Les contaminations au mercure ont déjà posé des problèmes de santé dans de nombreuses régions du monde. Les conséquences ont été de multiples et très sérieuses intoxications ainsi que des décès suite à l’ingestion des poissons. L’émergence de maladies neuro-dégénératives, par ailleurs, a un lien démontré avec la présence de cyanobactéries neurotoxiques qui, ingérées par l’homme, favorisent les maladies du cerveau telle la maladie d’Alzheimer. Plus grave et inquiétant encore, la mère requin transmet totalement ces toxines à sa progéniture. Les hommes et la plupart des requins partageant le même mode de reproduction (vivipare) bien qu’ils soient respectivement des mammifères et des chondrichtyens, il est fort possible qu’une mère humaine transmette les substances toxiques à son fœtus.

 

L’avis de Shark Citizen.

Nous l’avons donc vu, les analyses menées sur les produits à base de requin révèlent d’importants taux de contaminants. Leur consommation peut avoir des conséquences irréversibles sur la santé humaine comme des maladies neuro-dégénératives, et peut même affecter les embryons.

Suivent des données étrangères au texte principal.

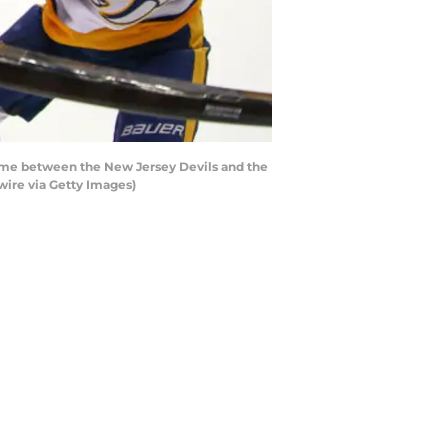
ame between the New Jersey Devils and the
wire via Getty Images)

C’est donc une question de précaution sanitaire qui est en jeu dans ce contexte la consommation de requin – voire d’autres espèces de poissons, qui contiennent également des substances toxiques – et cette question est à considérer sérieusement.

Au delà du niveau purement écologique qui concerne la viabilité des populations de requins ciblées par la pêche ou prises accessoires, ce point de vue sanitaire et le principe de précautions nous soufflent de mettre un terme à cette consommation.

L’Europe peut jouer un rôle dans ce changement. Le 22 novembre 2012, le Parlement européen a ratifié un projet de loi de la Commission européenne qui interdit complètement le finning (la découpe des ailerons de requins) à bord des bateaux de pêche européens et dans les eaux européennes en forçant ces derniers à rapporter les requins avec leurs ailerons encore attachés. La loi met également un terme aux « permis spéciaux » qui jusqu’ici permettaient aux pêcheurs de pratiquer le finning sous certaines conditions. Nous pouvons donc espérer que le nombre d’ailerons collectés pour le marché de la soupe d’ailerons va se réduire significativement. Ce serait hautement bénéfique pour la stabilité de l’écosystème marin ainsi que pour les personnes qui consomment de cette soupe, pour des raisons de santé.

Nous sommes heureux que ce pas important ait été fait et remercions les personnes qui se sont impliquées dans la cause ainsi que les députés européens qui ont pris position de façon déterminée. Toutefois, il faudra du temps avant que les pratiques évoluent réellement, il est donc maintenant très important de surveiller la mise en œuvre de la décision européenne. La prochaine étape logique est désormais d’essayer d’obtenir l’interdiction du commerce des produits dérivés du requin identifiés comme nocifs en Europe.